Budgetary developments have also been unsettling to markets. Despite promises of reduced federal spending, signs point to even larger deficits. The budget resolution passed by the House of Representatives in late February calls for various spending reductions, but it would extend the Trump tax cuts and increase defense and border control spending. On balance, deficits under the bill would be higher by $4 trillion over 10 years. That is not reassuring, and Trump still wants to eliminate taxes on tips, overtime, and Social Security benefits, which would require separate legislation. State and local tax deductions are also a hot topic. All this obviously undermines the notion that investors should take a rosy view of the outlook for reduced Treasury borrowing under Trump. Of course, higher deficits would be expected to push Treasury rates upward, but the point here is that on balance, DOGE and the Trump Administration have yet to provide a convincing case that rates should decline.

Every week the administration finds a way to demonstrate its lack of seriousness with respect to paying off the public debt. First we had the $5,000 “DOGE dividend” to all Americans. And last week a Strategic Bitcoin Reserve was authorized by Executive Order, to be funded by crypto asset forfeitures and civil penalties. While this type of funding technically qualifies as “budget neutral”, the better alternative would be to put those funds toward paying off debt.

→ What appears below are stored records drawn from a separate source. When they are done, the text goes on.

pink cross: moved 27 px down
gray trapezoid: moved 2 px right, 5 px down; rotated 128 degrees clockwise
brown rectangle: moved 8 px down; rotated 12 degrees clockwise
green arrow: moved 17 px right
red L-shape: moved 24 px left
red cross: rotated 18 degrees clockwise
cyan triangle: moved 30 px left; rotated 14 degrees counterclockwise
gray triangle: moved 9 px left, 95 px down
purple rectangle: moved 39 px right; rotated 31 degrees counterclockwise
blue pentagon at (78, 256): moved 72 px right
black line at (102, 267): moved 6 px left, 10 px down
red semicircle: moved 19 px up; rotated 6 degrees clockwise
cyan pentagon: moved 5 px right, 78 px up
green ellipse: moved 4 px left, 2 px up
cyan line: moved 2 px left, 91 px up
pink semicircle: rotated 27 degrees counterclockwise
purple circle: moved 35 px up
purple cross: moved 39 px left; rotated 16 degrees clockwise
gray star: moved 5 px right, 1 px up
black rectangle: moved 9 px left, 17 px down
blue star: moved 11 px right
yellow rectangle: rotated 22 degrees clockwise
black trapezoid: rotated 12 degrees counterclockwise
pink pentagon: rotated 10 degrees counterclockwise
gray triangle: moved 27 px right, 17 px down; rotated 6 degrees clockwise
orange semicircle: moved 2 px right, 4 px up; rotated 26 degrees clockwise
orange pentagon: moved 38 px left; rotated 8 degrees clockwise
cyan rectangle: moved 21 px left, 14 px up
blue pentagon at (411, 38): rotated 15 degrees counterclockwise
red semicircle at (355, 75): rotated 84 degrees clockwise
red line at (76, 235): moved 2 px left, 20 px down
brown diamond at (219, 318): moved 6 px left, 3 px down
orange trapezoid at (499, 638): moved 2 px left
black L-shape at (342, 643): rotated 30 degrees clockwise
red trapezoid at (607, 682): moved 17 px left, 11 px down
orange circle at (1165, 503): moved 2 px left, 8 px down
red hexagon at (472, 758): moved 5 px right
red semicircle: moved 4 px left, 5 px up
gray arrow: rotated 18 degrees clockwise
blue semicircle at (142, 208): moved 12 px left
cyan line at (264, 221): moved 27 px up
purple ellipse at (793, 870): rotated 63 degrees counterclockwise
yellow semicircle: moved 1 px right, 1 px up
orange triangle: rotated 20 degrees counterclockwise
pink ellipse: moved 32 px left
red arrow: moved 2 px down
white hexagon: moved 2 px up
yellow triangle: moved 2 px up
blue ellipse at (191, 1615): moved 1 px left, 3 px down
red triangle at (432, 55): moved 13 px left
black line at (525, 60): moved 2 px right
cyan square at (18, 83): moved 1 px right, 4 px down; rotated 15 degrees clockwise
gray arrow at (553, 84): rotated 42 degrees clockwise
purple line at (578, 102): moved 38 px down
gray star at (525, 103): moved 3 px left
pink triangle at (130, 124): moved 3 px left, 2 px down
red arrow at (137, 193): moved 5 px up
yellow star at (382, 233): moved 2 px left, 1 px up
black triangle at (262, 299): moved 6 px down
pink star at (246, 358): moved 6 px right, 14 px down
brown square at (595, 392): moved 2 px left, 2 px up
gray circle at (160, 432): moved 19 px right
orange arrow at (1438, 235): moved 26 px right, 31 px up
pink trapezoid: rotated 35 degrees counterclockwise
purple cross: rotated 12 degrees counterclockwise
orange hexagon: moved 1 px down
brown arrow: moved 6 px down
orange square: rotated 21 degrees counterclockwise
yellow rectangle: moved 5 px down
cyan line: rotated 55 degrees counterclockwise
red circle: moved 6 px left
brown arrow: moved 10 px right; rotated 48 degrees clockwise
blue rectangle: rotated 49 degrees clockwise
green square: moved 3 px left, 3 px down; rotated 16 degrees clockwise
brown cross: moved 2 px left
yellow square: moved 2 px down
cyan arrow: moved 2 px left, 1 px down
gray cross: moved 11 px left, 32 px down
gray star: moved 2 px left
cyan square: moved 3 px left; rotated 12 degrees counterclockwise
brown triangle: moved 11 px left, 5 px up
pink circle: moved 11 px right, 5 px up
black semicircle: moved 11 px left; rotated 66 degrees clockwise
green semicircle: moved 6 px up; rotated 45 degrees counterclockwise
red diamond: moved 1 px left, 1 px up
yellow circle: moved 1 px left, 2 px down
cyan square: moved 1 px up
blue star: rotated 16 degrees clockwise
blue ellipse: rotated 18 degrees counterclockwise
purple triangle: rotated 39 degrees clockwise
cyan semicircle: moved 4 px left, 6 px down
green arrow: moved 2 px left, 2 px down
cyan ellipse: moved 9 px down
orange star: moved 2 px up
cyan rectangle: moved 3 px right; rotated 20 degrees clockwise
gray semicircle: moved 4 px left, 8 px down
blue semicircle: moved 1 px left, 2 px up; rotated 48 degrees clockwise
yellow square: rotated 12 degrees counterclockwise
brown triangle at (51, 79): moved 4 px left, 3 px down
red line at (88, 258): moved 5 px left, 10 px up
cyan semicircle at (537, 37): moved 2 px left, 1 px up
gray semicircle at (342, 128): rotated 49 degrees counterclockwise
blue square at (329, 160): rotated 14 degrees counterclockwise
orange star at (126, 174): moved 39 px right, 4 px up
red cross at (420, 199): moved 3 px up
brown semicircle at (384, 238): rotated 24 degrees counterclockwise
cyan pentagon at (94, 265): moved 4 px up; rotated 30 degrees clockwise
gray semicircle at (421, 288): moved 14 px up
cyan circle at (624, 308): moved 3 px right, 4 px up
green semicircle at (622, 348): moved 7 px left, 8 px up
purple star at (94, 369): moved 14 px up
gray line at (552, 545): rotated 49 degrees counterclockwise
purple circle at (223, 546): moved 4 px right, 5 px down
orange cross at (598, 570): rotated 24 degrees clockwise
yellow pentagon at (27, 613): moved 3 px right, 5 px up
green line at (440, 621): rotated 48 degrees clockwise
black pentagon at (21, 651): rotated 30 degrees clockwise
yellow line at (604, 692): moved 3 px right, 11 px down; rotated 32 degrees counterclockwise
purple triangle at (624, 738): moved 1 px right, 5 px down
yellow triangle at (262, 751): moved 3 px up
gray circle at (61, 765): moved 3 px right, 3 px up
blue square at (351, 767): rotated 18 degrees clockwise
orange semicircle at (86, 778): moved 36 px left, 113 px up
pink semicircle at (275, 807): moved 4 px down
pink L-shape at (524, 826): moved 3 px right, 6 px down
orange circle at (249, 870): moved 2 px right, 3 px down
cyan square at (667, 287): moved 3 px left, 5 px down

In any case, the whole idea makes about as much sense as a Hawk Tuah coin reserve.

The desire for safe assets is perhaps made more urgent by the bellicosity of Trump’s foreign policy initiatives. His multiple mentions of World War III simply can’t go over well with risk-averse investors. Rightly or wrongly, he’s thrown down the gauntlet with both Iran and Hamas, and he’s taken a fairly confrontational line with Greenland, Panama, Canada, Mexico, Venezuela, China, Russia, and especially (and unfairly) Ukraine. Ah, yes, all in the spirit of negotiating deals. We shall see.

As for DOGE, I’m a big fan of its mission to reduce waste and fraud in government, though its reporting of specific accomplishments thus far has been shrouded by inconsistencies and confusion. DOGE claims to have secured $105 billion in savings in the first six weeks of the Trump presidency, but that figure includes asset sales, which can pay down debt but aren’t deficit reduction. It’s also not clear how adverse court orders are reflected in the figure. For that matter, the reported savings are not given with any time dimension. The real savings thus far certainly don’t add up to $105 billion per year. And even at face value, those savings won’t get DOGE to its goal of $2 trillion in deficit reduction by July 2026 without some spectacular wins along the way. Medicaid fraud might be a big one, but that remains to be seen. This report on DEI initiatives by agency also offers some promising targets. (But now, apparently DOGE’s goal has been scaled back to $1 trillion in savings).

And there is one other hurdle: even after DOGE and the Administration identify and impound amounts already authorized, the savings will not be permanent without congressional action on budgetary recissions. That could be tough.

So the bond market is rightly skeptical of whether DOGE and the Administration can achieve major and permanent reductions in federal deficits. The recent drop in rates has much more to do with the economy and an array of uncertainties surrounding the values of risk assets.